Teks Acuan -

Kedaulatan Indonesia dari Perspektif Filsafat Politik Agamben

Tri Apriyani | Anggy Fitri
Kedaulatan Indonesia dari Perspektif Filsafat Politik Agamben
Ilustrasi bendera indonesia (pixabay/andreas danang)

Proklamasi kemerdekaan Indonesia pada tanggal 17 Agustus 1945 menimbulkan pro kontra dari beberapa pihak. Negara mengakui kemerdekaan Indonesia ialah Mesir, Arab Saudi, Suriah, Irak, Iran, Yaman, Afghanistan, dan Turki. Akan tetapi masih banyak negara yang belum mengakui salah satunya yaitu Belanda yang saat itu sedang berkeinginan untuk merebut kembali kekuasaannya.

Peristiwa proklamasi kemerdekaan Indonesia menjadi momen yang paling membahagiakan bagi rakyat yang telah berjuang di bawah kerasnya penjajahan. Namun jika dilihat dari persiapan dan kelengkapannya pada saat itu hingga berjalan saat ini, apakah hal tersebut telah cukup untuk dikatakan Indonesia memiliki kedaulatan penuh atas negaranya? Dalam menjawab hal tersebut, dapat melihat dari filsafat politik dan sejarah.

Tugas Anda -
(a) Kutip bagian teks tentang kedaulatan Indonesia yang dimulai dengan "Tri Apriyani |" dan berlanjut sampai "merebut kembali kekuasaannya.".
(b) Lanjutkan teks tentang kedaulatan Indonesia mulai dari kalimat sesudah kalimat terakhirnya.
Daftar berikut diambil dari sumber lain, bukan dari teks tentang kedaulatan Indonesia.

Data Sumber -
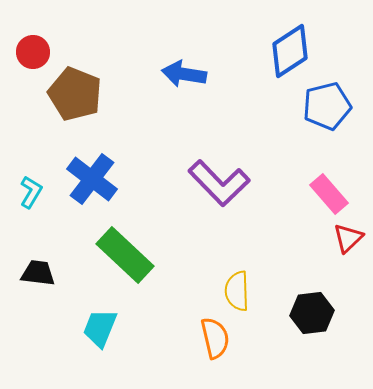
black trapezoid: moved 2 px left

Jawaban -
(a)
Tri Apriyani | Anggy Fitri
Kedaulatan Indonesia dari Perspektif Filsafat Politik Agamben
Ilustrasi bendera indonesia (pixabay/andreas danang)

Proklamasi kemerdekaan Indonesia pada tanggal 17 Agustus 1945 menimbulkan pro kontra dari beberapa pihak. Negara mengakui kemerdekaan Indonesia ialah Mesir, Arab Saudi, Suriah, Irak, Iran, Yaman, Afghanistan, dan Turki. Akan tetapi masih banyak negara yang belum mengakui salah satunya yaitu Belanda yang saat itu sedang berkeinginan untuk merebut kembali kekuasaannya.

(b)
Demokrasi

Semenjak proklamasi kemerdekaan, Indonesia menjadi negara yang mengalami beberapa pergantian sistem pemerintahan. Demokrasi menjadi sistem yang dipakai hingga saat ini. Menurut pandangan seorang filsuf asal Italia yang bernama Giorgio Agamben dalam bukunya yang berjudul Democracy in What State menjelaskan bahwa demokrasi dianggap sebagai suatu model bagaimana kekuasaan dilegitimasi dan dipraktikkan dalam bentuk kepemerintahan yang mampu menyentuh rasionalitas politik serta ekonomi, sebelum secara mentah-mentah menerima posisi de facto dari demokrasi liberal.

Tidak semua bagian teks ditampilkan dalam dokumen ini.